Universal conductance enhancement and reduction of the two-orbital Kondo effect

TL;DR

This paper theoretically examines how interaction asymmetry influences conductance in two-orbital Kondo systems, revealing conductance enhancement or reduction and suggesting SU(4) universal behavior consistent with experiments.

Contribution

It introduces a theoretical analysis of conductance modulation due to interaction asymmetry in two-orbital Kondo systems, highlighting effects on linear and nonlinear conductance profiles.

Findings

Interaction asymmetry significantly alters conductance profiles.

SU(4) universal behavior is observed within feasible experimental parameters.

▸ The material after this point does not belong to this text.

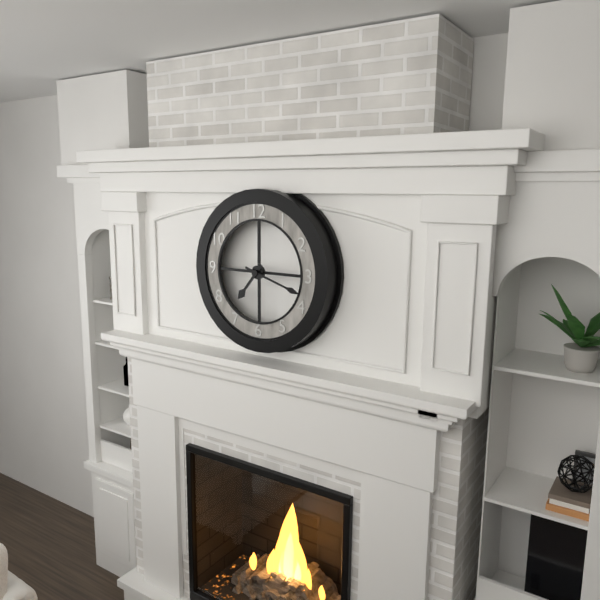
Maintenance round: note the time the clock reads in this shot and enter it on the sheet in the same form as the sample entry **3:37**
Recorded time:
**7:18**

Comparison with experiments supports the theoretical predictions.

Abstract

We investigate theoretically the linear and nonlinear conductance through a nanostructure with two-fold degenerate single levels, corresponding to the transport through nanostructures such as a carbon nanotube, or double dot systems with capacitive interaction. It is shown that the presence of the interaction asymmetry between orbits/dots affects significantly the profile of the linear conductance at finite temperature, and, of the nonlinear conductance, particularly around half-filling, where the two-particle Kondo effect occurs. Within the range of experimentally feasible parameters, the SU(4) universal behavior is suggested, and comparison with relevant experiments is made.